A few studies have previously explored the effect of IBD activity on COVID-19 outcomes. In an analysis of 209 paediatric IBD patients from the SECURE-IBD registry, moderate/severe clinical activity was associated with an increased risk of hospitalization,12 but the small sample size precluded adjustment for confounding variables, and outcomes such as ICU admission and death were too few to examine. In a prospective Italian study of 79 IBD patients with SARS-CoV-2, clinical IBD activity was identified as a risk factor for COVID-19 pneumonia and death.13 Again, multivariable analyses could not be performed due to small sample size. In a Danish nationwide IBD cohort study, amongst 76 patients with COVID-19, no independent association was observed between clinical or biochemical IBD activity and the outcomes of hospitalization, ICU admission, ventilation or death.14 Important differences with our study include the much smaller sample size and definition of active IBD as any degree of activity [including mild]. A longitudinal cohort study of 119 IBD patients from New York found that those with active IBD [clinically, endoscopically or biochemically] and those receiving corticosteroids were more likely to be infected with SARS-CoV-2, though without explicit comment on the link between IBD activity and severity of the infection.15 Beyond IBD, there is a robust body of literature supporting that poor control of other chronic diseases, such as diabetes mellitus, confers an increased risk of severe COVID-19.16
Our findings suggest that active IBD may be a particularly important modifiable risk factor for severe COVID-19 in younger patients. This may be because, in older patients, factors such as age, comorbidities and medications are primary drivers of risk, whereas in younger patients, disease activity plays a more prominent role. Differential practices by age for COVID-19 testing [possibly less testing of younger patients with mild disease] and shielding practices [possibly greater protective practices in older individuals] may also be relevant.

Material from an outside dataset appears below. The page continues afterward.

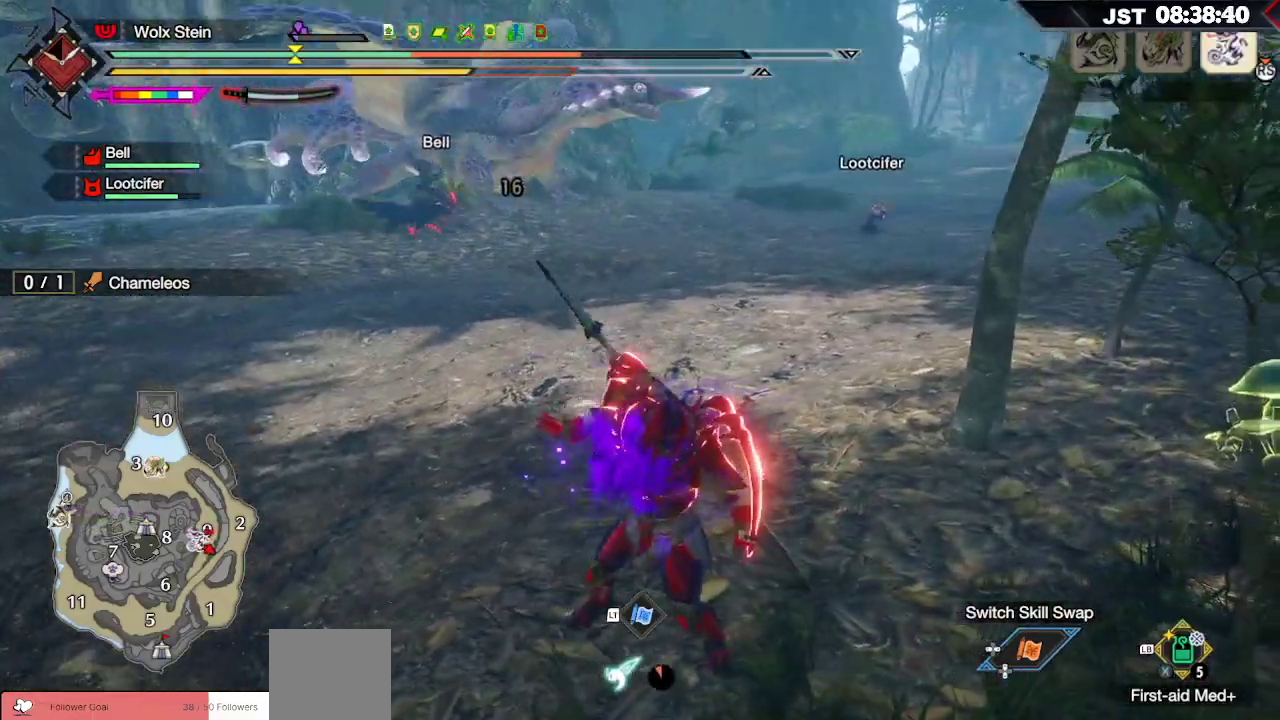
{"buttons": ["L1"], "left_stick": "left", "right_stick": "down-left", "events": [[133, "right_stick", "down-left"], [267, "right_stick", "center"], [467, "right_stick", "down-left"]]}
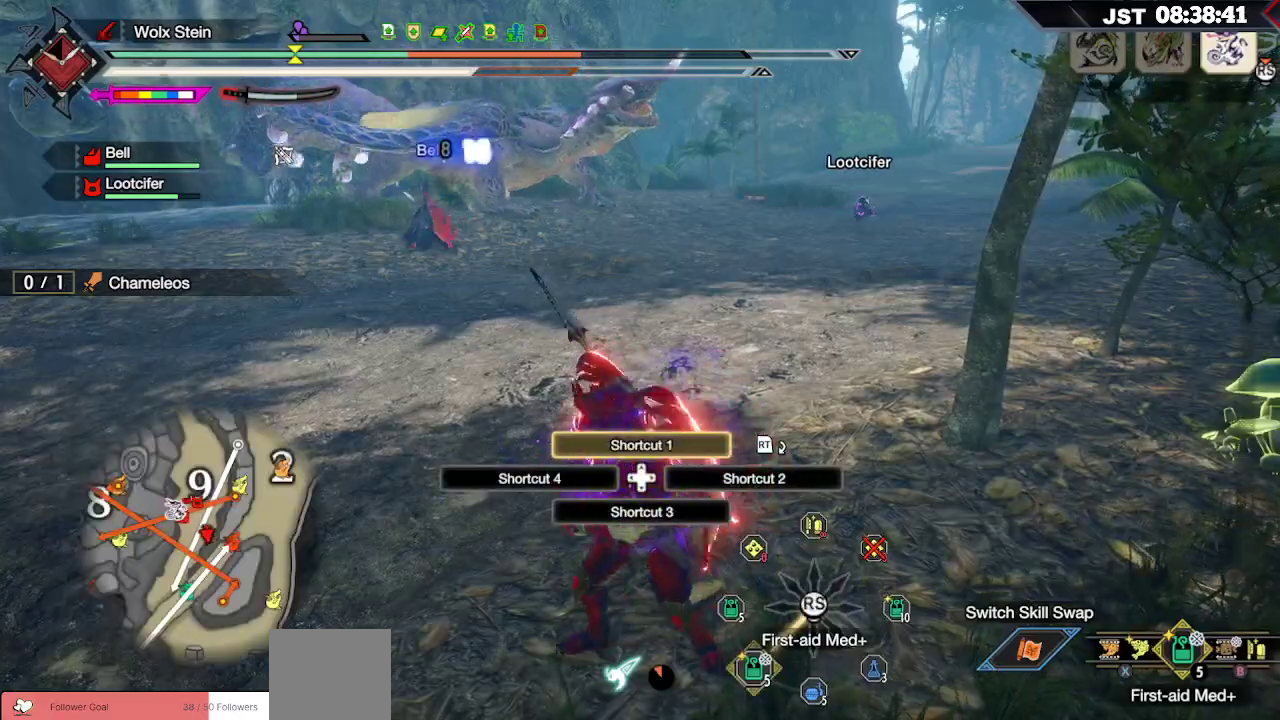
{"buttons": ["L1"], "left_stick": "left", "right_stick": "center", "events": [[100, "right_stick", "center"], [250, "right_stick", "down-left"], [367, "right_stick", "center"]]}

Several mechanisms may explain the independent association between IBD activity and COVID-19 severity. First, ACE2, the primary SARS-CoV-2 receptor, is widely expressed at the luminal surface of the GI tract.8,17 Transcriptomic analyses of intestinal biopsies demonstrate that inflammation influences ACE2 gene expression in a location-specific manner.18–20 The role of ACE2 in modulating COVID-19 progression is not entirely clear; although higher expression increases viral uptake by the host, ACE2 has important anti-inflammatory properties, which may help prevent the secondary ‘cytokine storm’ in severe COVID-19.20 The effect of gut inflammation on ACE2 expression represents an important putative mechanism by which IBD activity may influence COVID-19 outcomes. Network analyses show that IBD and COVID-19 pathways intersect molecularly and share several ‘key driver genes’.18 In addition, in severe COVID-19, thromboembolic complications are a major driver of significant morbidity and mortality.21–24 Active IBD, especially moderate–severe exacerbations requiring hospitalization, is an established risk factor for venous thromboembolism,25,26 and could potentially confer an incremental risk of thromboembolic complications in the setting of COVID-19, although this has yet to be demonstrated. Lastly, active IBD may be associated with poorer general health, which may place individuals at an increased risk of adverse COVID-19 outcomes. Notably, the association between IBD activity and more severe viral infection is not unique to COVID-19; IBD disease activity is an established risk factor for viral replication and worse outcomes with other viruses such as EBV and CMV,27,28 though it is difficult to disentangle the effects of chronic inflammation from immunosuppressive treatment.
Our finding of an association between active IBD and COVID-19 severity has several practical implications. First, it supports the position endorsed by North American and European societies that patients should continue their IBD therapies during the SARS-CoV-2 pandemic,29,30 to not precipitate a disease flare. Second, patients with moderately to severely active IBD should be counselled to adhere to practices that minimize their risk of contracting COVID-19 [such as staying home from school and/or work], given their risk of worse outcomes if they become infected. This is particularly applicable to younger patients, based on our findings. Our observations may also have implications for vaccine prioritization. Recent evidence suggests that IBD patients on anti-TNF have attenuated serological responses to SARS-CoV2 vaccines and that, accordingly, delayed second dosing should be avoided in such patients.31 Our results suggest that younger patients with severe IBD may warrant vaccine prioritization as well, including adherence to the recommended interval between vaccine doses. Along the same lines, our findings may also have implications for vaccine booster doses in the IBD population.
The strengths of our study include its very large size and international nature, the multivariable analyses controlling for multiple confounders, as well as our exploration of the effect of disease activity across the age spectrum.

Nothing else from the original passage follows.